Deploying DeepSeek Model on AWS Inferentia with vLLM
The DeepSeek model, particularly optimized versions like DeepSeek-R1-Distill-Llama-8B and 70B, is designed to enhance inference efficiency, making it well-suited for deployment on AWS Inferentia. The vLLM library provides a flexible and optimized model serving capability.
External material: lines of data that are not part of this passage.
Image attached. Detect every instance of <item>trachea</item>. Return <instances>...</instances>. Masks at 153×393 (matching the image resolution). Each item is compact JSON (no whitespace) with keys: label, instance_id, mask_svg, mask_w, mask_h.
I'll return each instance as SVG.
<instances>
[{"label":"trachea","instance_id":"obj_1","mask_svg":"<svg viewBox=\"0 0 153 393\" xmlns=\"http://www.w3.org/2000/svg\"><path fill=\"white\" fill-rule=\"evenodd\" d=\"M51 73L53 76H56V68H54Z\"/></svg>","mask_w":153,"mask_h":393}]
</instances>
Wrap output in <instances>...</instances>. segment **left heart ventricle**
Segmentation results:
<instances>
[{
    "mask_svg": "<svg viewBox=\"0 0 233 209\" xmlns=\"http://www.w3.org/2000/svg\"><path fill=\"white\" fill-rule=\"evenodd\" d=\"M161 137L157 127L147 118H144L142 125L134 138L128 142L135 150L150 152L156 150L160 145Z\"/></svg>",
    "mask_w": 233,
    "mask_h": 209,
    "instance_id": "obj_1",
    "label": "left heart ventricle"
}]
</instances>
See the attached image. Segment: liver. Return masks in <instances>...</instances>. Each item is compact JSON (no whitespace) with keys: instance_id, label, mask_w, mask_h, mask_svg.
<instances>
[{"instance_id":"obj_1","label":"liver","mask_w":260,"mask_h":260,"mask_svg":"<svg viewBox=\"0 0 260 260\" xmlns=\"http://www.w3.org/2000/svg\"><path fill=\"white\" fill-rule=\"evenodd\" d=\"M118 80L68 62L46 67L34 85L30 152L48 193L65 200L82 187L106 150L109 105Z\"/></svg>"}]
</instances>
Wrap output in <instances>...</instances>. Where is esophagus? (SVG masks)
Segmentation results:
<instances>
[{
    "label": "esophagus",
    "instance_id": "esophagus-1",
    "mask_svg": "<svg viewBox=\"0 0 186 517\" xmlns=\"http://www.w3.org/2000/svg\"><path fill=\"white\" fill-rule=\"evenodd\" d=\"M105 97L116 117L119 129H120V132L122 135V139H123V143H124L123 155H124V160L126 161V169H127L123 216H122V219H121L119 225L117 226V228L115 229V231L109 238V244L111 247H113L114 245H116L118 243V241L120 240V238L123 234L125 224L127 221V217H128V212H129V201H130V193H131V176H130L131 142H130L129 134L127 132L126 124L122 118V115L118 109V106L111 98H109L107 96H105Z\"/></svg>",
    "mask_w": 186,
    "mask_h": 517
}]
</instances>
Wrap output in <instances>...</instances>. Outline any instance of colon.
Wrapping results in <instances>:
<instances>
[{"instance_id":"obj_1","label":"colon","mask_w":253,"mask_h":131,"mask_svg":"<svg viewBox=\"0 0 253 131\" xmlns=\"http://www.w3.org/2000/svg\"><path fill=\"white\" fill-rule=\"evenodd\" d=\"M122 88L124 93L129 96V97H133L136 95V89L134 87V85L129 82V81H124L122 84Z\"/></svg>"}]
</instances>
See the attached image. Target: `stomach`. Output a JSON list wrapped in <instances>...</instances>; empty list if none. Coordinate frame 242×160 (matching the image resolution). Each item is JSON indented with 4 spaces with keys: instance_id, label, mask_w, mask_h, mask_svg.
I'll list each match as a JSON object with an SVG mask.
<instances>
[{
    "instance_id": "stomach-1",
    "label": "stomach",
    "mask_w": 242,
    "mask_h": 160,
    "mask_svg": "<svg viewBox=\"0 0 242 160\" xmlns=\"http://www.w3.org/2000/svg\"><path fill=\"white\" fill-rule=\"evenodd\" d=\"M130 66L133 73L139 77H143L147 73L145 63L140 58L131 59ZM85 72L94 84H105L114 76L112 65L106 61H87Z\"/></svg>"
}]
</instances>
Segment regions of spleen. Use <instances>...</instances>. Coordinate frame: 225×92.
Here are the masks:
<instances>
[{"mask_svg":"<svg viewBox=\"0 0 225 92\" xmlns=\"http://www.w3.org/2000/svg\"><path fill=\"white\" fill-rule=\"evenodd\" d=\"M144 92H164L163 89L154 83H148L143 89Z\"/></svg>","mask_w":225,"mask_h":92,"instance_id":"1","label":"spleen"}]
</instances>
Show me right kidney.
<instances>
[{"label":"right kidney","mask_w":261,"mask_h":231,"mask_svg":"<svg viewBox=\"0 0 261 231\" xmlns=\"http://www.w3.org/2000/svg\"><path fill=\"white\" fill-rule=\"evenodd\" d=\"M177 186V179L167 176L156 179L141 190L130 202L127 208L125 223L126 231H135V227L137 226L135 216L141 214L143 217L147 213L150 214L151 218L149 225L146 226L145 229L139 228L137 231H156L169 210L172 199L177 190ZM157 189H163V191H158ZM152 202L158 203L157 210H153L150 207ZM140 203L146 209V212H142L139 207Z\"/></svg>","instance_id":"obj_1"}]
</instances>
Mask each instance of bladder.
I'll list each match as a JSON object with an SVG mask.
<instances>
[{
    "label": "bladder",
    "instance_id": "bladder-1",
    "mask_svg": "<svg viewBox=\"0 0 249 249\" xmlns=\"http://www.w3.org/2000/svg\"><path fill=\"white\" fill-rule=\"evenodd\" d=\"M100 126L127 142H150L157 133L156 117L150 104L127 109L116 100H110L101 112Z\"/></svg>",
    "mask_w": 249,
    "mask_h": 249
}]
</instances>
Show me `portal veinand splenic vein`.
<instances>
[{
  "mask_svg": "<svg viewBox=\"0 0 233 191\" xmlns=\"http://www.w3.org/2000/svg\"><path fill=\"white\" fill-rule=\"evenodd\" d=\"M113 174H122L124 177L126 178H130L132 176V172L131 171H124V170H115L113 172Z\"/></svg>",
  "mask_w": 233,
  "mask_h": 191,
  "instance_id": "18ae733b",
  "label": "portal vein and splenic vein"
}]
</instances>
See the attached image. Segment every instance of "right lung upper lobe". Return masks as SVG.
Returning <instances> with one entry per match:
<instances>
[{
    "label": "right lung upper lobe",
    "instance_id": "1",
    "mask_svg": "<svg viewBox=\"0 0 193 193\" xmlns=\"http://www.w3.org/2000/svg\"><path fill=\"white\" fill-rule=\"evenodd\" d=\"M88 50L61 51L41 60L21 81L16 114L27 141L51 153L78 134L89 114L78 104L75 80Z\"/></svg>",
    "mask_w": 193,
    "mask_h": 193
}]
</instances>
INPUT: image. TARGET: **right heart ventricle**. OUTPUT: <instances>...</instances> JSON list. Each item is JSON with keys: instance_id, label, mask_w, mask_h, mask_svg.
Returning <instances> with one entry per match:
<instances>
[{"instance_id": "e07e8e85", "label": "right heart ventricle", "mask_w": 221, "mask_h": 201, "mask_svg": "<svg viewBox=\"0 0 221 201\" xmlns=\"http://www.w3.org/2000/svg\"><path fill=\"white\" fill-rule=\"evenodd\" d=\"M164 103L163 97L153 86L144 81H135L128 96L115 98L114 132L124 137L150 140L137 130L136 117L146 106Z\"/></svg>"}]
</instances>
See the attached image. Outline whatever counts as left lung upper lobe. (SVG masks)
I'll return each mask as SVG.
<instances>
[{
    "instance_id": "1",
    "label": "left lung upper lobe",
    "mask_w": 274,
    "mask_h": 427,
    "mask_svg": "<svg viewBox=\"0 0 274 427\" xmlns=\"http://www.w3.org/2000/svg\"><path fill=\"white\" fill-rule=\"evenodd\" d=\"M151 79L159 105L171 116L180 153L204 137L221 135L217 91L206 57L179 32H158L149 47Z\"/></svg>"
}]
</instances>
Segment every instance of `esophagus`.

This guide walks you through deploying the DeepSeek model on an AWS EC2 instance using vLLM in a professional and efficient manner.
Copy the public DNS of the instance and connect using the following command:
ssh -i /path/to/key-pair.pem ubuntu@instance-public-dns-name
Ensure the key pair file has the correct permissions set to 400.
source /opt/aws_neuronx_venv_pytorch_2_5_nxd_inference/bin/activate
sudo apt-get install git-lfs
git lfs install
git clone https://github.com/vllm-project/vllm
cd vllm
pip install -U -r requirements-neuron.txt
pip install .
Ensure that
huggingface-cliis installed in your environment before proceeding.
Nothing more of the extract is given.